É suficiente rememorar as preferências, as amizades, os grandes gestos de Odilon para concluir que neste depoimento não se sobrepõe a subjetividade, o afeto que poderia ampliar as proporções.
A família do espírito, como se se costumam denominar as amizades, ele encontrou entre escritores ou artistas. Relações de intensa reciprocidade cultivadas pela vida inteira, a exemplo de Gilberto Freyre, Manuel Bandeira, José Lins do Rego, Thiago de Mello, Portinari somente para citar alguns dos nomes mais ilustres.
Ainda muito jovem, conquistou o Recife através de um dos seus belos gestos.
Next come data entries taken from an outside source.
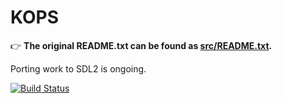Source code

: KOPS
=====================

:point_right: **The original README.txt can be found as
[src/README.txt](./src/README.txt).**

Porting work to SDL2 is ongoing.

[![Build Status](https://travis-ci.org/suomipelit/kops.svg?branch=master)](https://travis-ci.org/suomipelit/kops)
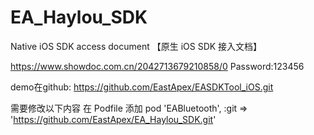 # EA_Haylou_SDK

Native iOS SDK access document 【原生 iOS SDK 接入文档】

https://www.showdoc.com.cn/2042713679210858/0
Password:123456

demo在github:
https://github.com/EastApex/EASDKTool_iOS.git

需要修改以下内容
在 Podfile 添加
pod 'EABluetooth', :git =>  'https://github.com/EastApex/EA_Haylou_SDK.git'


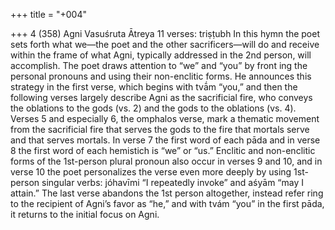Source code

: +++
title = "+004"

+++
4 (358)
Agni
Vasuśruta Ātreya
11 verses: triṣṭubh
In this hymn the poet sets forth what we—the poet and the other sacrificers—will  do and receive within the frame of what Agni, typically addressed in the 2nd  person, will accomplish. The poet draws attention to “we” and “you” by front ing the personal pronouns and using their non-enclitic forms. He announces this  strategy in the first verse, which begins with tvā́m “you,” and then the following  verses largely describe Agni as the sacrificial fire, who conveys the oblations to  the gods (vs. 2) and the gods to the oblations (vs. 4). Verses 5 and especially 6, the  omphalos verse, mark a thematic movement from the sacrificial fire that serves  the gods to the fire that mortals serve and that serves mortals. In verse 7 the first  word of each pāda and in verse 8 the first word of each hemistich is “we” or “us.”  Enclitic and non-enclitic forms of the 1st-person plural pronoun also occur in  verses 9 and 10, and in verse 10 the poet personalizes the verse even more deeply  by using 1st-person singular verbs:  jóhavīmi “I repeatedly invoke” and aśyām
“may I attain.” The last verse abandons the 1st person altogether, instead refer ring to the recipient of Agni’s favor as “he,” and with tvám “you” in the first  pāda, it returns to the initial focus on Agni.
Escolhido como líder estudantil de grande destaque para disputar uma vaga de deputado constituinte, Odilon se fez substituir por Gilberto Freyre, alegando a qualificação do mestre a quem tanto admirava. Ganhou o cognome de Príncipe, em referência ao desprendimento e à nobreza desta atitude.
Certa vez, sentiu falta de Manuel Bandeira no Recife. Mandou esculpir por Celso Antônio o busto do poeta e ofereceu de presente ao Estado de Pernambuco. Quando o pé de Tamarindo de Augusto dos Anjos perigava morrer, tendo carcomida a base do seu tronco, ele trouxe o agrônomo Estêvão Strauss para curar aquela ferida. Por esta iniciativa é que ainda existe a árvore em cuja sombra se abriga, simbolicamente, a sombra do poeta.
Assim era Odilon, na devoção aos valores que julgava supremos.
Nada é mais definidor da personalidade que o refúgio da morada. Pois a casa de Odilon e Solange era uma galeria de arte. Um santuário da beleza, da inteligência e da sensibilidade. Quadros, esculturas, lembranças antigas e livros, em vez do luxo ostensivo e vazio. Na biblioteca de trinta mil volumes, o tesouro de Odilon e também o seu coração, segundo a lição do evangelho: “Onde está o vosso tesouro, aí estará também o vosso coração”.
Há os que sonham com iates, jatos supersônicos, ilhas da fantasia ... E encontram nestes símbolos o limite de suas conquistas, o motivo de suas desfiguradas alegrias. Odilon sonhava com livros. Esta é a medida de sua grandeza. Porque um homem se revela, antes de tudo, pela matéria dos seus sonhos e pela qualidade das suas alegrias.